梅雨前線やゲリラ豪雨、線状降水帯や台風など、大雨を降らせる原因になる自然現象は数多く存在します。

注文住宅を建てようとしている方は水害に強い家を建築したいと願うことでしょう。

水害に強い家を実現するためには、水害が起こりやすい場所を知った上で具体的な対策を施すことが必要です。

そこで本記事では「水害に強い家を建てるための6つの方法」を紹介します。

水害でこだわりの自宅が大きな被害を受けないよう、しっかり対策を考えましょう。

 

 

そもそも「水害」はどんな災害なの?

国土地理院によると、水害とは大雨や台風などの多量の降雨によって引き起こされる災害とあります。

具体的な例として、土砂災害・洪水・浸水の3つを挙げています。

水害に強い家にするために知っておきたい、水害とはどんな災害か

引用:国土地理院「水害について」

こうした水害が発生することで、人命のほか、思い出の詰まった自宅が被災し生活に大きな支障をきたします。

水害は誰もが避けたいと思いますが、どのような対策を行えば避けられるのでしょうか。

具体的な対策を紹介する前に、まずは水害が起こりやすい場所・条件を確認しましょう。

水害が起こりやすい場所はどこ?

水害が発生しやすいのは、主に以下の3つの場所です。

  • 海・川が近くにある土地
  • 周囲より低く水が流れ込みやすい土地
  • 大雨が起こりやすい気象条件の土地

海・川が近くにある土地

水害が発生しやすいのは海・川の近くや低地

引用:国土交通省東北地方整備局「洪水被害写真集」

海、川といった水が近くにある土地は災害が発生しやすい地域といえます。

家と川が近くであれば、大雨が降り川の水かさが増して越水した場合など、浸水する可能性が高まります。
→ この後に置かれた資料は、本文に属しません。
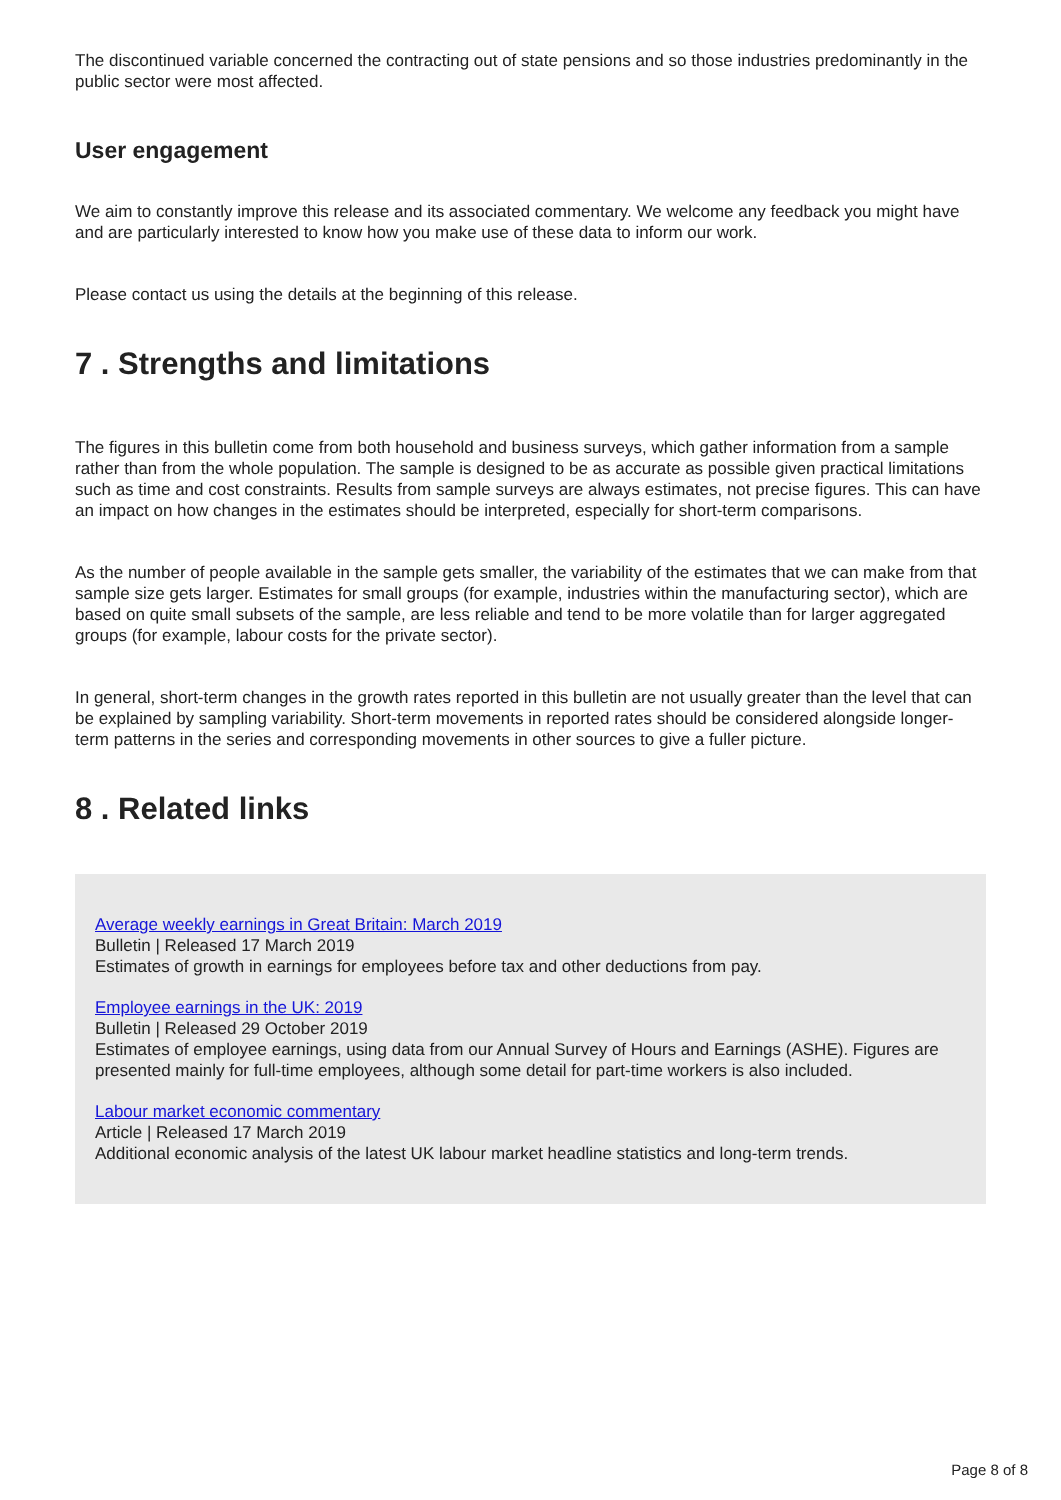The discontinued variable concerned the contracting out of state pensions and so those industries predominantly in the public sector were most affected.
User engagement
We aim to constantly improve this release and its associated commentary. We welcome any feedback you might have and are particularly interested to know how you make use of these data to inform our work.
Please contact us using the details at the beginning of this release.
7 . Strengths and limitations
The figures in this bulletin come from both household and business surveys, which gather information from a sample rather than from the whole population. The sample is designed to be as accurate as possible given practical limitations such as time and cost constraints. Results from sample surveys are always estimates, not precise figures. This can have an impact on how changes in the estimates should be interpreted, especially for short-term comparisons.
As the number of people available in the sample gets smaller, the variability of the estimates that we can make from that sample size gets larger. Estimates for small groups (for example, industries within the manufacturing sector), which are based on quite small subsets of the sample, are less reliable and tend to be more volatile than for larger aggregated groups (for example, labour costs for the private sector).
In general, short-term changes in the growth rates reported in this bulletin are not usually greater than the level that can be explained by sampling variability. Short-term movements in reported rates should be considered alongside longer-term patterns in the series and corresponding movements in other sources to give a fuller picture.
8 . Related links
Average weekly earnings in Great Britain: March 2019
Bulletin | Released 17 March 2019
Estimates of growth in earnings for employees before tax and other deductions from pay.
Employee earnings in the UK: 2019
Bulletin | Released 29 October 2019
Estimates of employee earnings, using data from our Annual Survey of Hours and Earnings (ASHE). Figures are presented mainly for full-time employees, although some detail for part-time workers is also included.
Labour market economic commentary
Article | Released 17 March 2019
Additional economic analysis of the latest UK labour market headline statistics and long-term trends.
Page 8 of 8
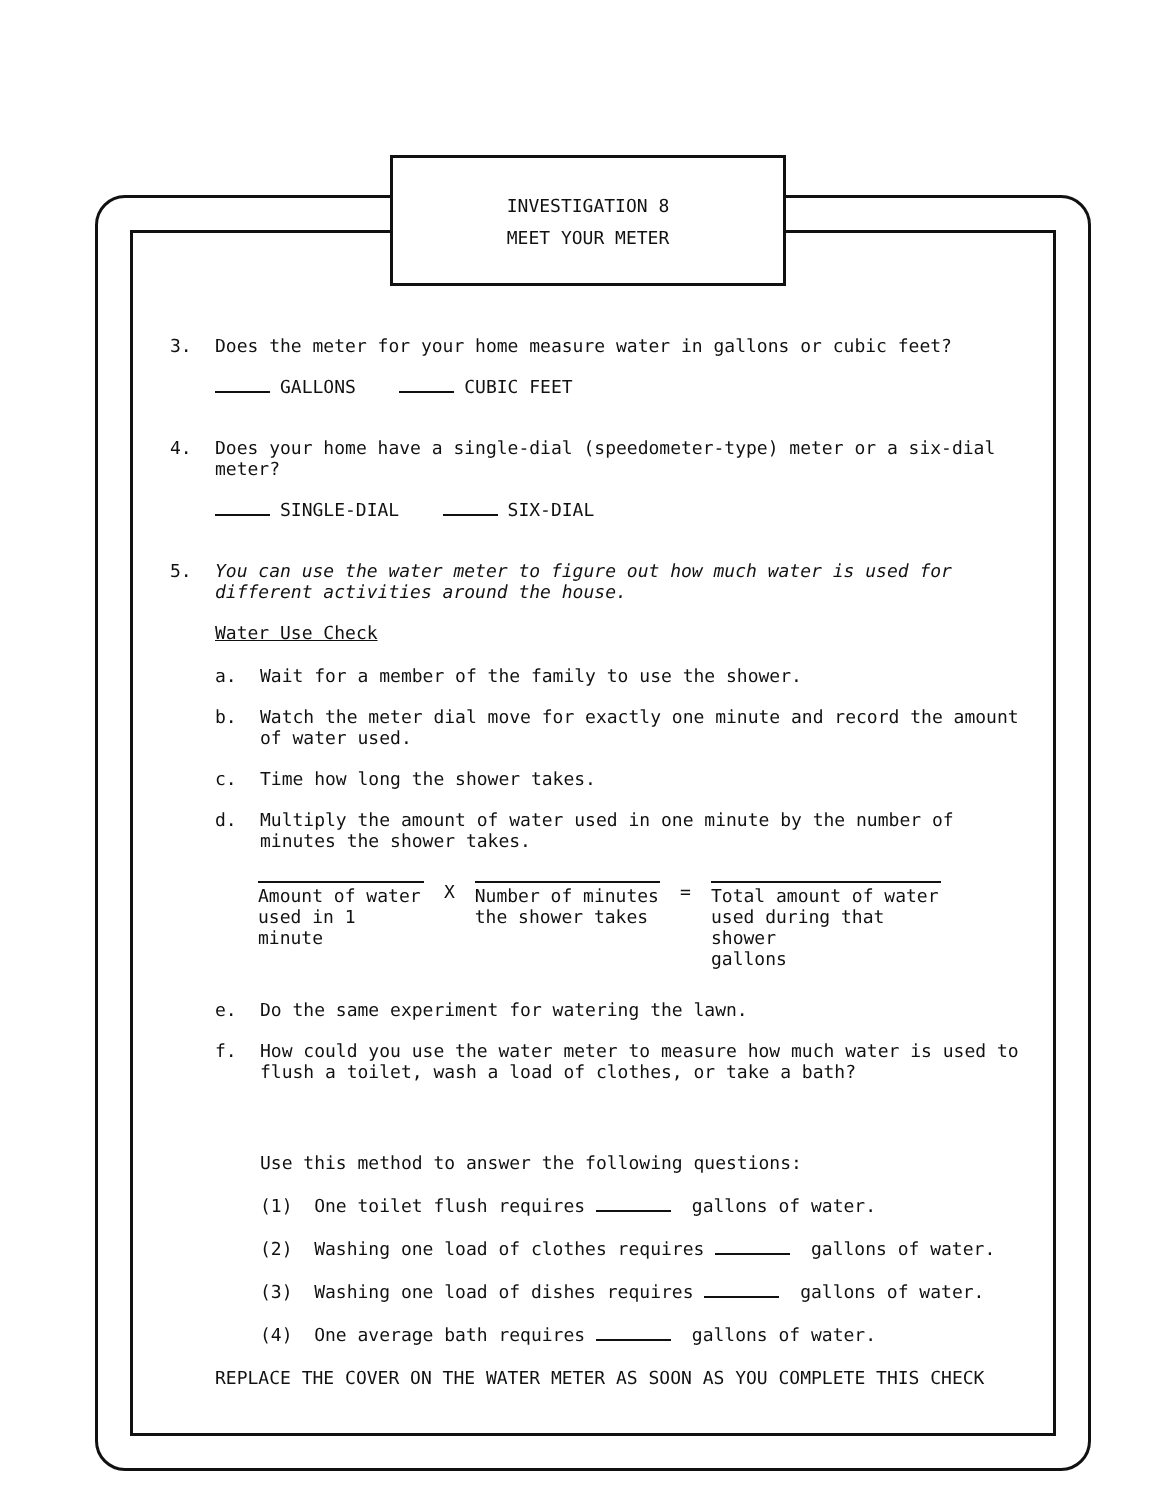INVESTIGATION 8
MEET YOUR METER
3. Does the meter for your home measure water in gallons or cubic feet?
GALLONS CUBIC FEET
4. Does your home have a single-dial (speedometer-type) meter or a six-dial meter?
SINGLE-DIAL SIX-DIAL
5. You can use the water meter to figure out how much water is used for different activities around the house.
Water Use Check
a. Wait for a member of the family to use the shower.
b. Watch the meter dial move for exactly one minute and record the amount of water used.
c. Time how long the shower takes.
d. Multiply the amount of water used in one minute by the number of minutes the shower takes.
Amount of water
used in 1 minute
X Number of minutes
the shower takes
=
Total amount of water
used during that shower
gallons
e. Do the same experiment for watering the lawn.
f. How could you use the water meter to measure how much water is used to flush a toilet, wash a load of clothes, or take a bath?
Use this method to answer the following questions:
(1) One toilet flush requires gallons of water.
(2) Washing one load of clothes requires gallons of water.
(3) Washing one load of dishes requires gallons of water.
(4) One average bath requires gallons of water.
REPLACE THE COVER ON THE WATER METER AS SOON AS YOU COMPLETE THIS CHECK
また、海が近くにあれば、高潮や波浪による浸水被害を受ける可能性があります。

周囲より低く水が流れ込みやすい土地

海や川から一定程度離れた土地であっても、周囲よりも低い土地は水が流れ込みやすく、浸水リスクが高いエリアといえるでしょう。

具体的には、周囲を高台で囲まれた谷地や埋立地、水田がある場所などが水が流れ込みやすい土地といえます。

大雨が起こりやすい気象条件の土地

もっと広域的な視点で、市区町村・県単位で見た場合に降水量が多いエリアも水害が起こりやすい地域といえるでしょう。
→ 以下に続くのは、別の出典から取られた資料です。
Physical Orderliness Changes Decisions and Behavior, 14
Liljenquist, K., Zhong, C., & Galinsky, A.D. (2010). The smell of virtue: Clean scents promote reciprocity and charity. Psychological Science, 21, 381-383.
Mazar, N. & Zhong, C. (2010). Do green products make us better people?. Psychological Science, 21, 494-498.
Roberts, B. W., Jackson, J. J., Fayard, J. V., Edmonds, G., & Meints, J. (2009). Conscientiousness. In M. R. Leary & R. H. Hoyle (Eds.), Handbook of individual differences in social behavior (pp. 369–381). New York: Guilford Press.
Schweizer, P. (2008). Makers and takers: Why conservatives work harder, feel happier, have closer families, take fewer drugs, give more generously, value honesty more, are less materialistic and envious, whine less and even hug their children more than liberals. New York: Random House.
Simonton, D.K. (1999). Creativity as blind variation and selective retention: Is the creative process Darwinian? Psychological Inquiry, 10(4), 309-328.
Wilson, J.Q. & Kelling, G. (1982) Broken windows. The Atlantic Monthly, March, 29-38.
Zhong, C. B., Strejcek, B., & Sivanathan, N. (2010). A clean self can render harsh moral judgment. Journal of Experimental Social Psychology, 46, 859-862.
気象庁のホームページから、どの地点で降水量が多いか確認できる

引用:気象庁「過去の気象データ検索」

気象庁のホームページでは、アメダスを設置している場所での降水量を確認できます。

同じ東京都内でも、青梅や八王子といった内陸性気候のエリアと、東京や江戸川などの海洋性気候の影響を受けるエリアとでは雨の降り方に違いが出ます。
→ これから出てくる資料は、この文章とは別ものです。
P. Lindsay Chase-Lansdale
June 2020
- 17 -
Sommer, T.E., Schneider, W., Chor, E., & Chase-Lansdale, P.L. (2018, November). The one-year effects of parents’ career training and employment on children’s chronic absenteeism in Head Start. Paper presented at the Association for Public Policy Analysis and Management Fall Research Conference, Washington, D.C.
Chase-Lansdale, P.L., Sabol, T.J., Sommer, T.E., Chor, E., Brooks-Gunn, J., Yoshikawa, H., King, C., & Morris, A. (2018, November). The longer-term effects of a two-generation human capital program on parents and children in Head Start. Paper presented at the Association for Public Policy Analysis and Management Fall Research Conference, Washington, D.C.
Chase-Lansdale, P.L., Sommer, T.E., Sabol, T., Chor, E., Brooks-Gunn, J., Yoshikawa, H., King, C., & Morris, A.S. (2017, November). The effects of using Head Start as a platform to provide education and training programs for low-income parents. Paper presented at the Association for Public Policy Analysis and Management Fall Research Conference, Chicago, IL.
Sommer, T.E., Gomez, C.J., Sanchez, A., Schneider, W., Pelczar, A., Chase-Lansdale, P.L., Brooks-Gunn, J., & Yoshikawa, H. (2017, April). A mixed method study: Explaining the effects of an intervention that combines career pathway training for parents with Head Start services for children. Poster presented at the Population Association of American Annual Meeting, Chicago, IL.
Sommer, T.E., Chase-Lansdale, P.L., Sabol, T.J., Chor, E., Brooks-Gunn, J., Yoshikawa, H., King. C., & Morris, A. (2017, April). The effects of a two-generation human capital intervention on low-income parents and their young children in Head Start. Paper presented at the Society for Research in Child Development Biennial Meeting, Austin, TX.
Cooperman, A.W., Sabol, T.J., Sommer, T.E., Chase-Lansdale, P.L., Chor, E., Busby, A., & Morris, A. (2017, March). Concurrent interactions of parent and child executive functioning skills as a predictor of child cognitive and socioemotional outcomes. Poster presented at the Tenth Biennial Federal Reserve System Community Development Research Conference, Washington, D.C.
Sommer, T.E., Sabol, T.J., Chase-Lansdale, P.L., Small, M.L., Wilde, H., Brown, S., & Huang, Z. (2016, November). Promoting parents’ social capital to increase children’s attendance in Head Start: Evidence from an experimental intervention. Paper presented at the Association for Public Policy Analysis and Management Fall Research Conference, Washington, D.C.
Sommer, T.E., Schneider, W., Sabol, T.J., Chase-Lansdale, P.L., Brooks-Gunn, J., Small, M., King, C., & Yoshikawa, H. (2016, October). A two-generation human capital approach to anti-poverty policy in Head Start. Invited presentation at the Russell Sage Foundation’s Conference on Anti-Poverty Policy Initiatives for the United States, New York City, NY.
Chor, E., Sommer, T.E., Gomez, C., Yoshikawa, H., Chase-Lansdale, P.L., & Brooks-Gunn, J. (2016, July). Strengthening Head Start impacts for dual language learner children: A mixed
このように大雨が発生しやすい気象条件の土地があるので、地域ごとの気候の特徴を把握することも大切です。

ハザードマップの確認が大切

水害の範囲を確認するために不可欠なハザードマップについて

引用:東京都防災ホームページ「ハザードマップを確認する」

土地・気候の面から水害が起こりやすい地域はあります。
一方で、過去の気象データや地形から水害の起こりやすさを把握するのは至難の業です。

そこで利用を検討したいのが「ハザードマップ」です。

災害ごとにどの程度の範囲が被災する可能性があるのか、地図に重ね合わせる形で確認できます。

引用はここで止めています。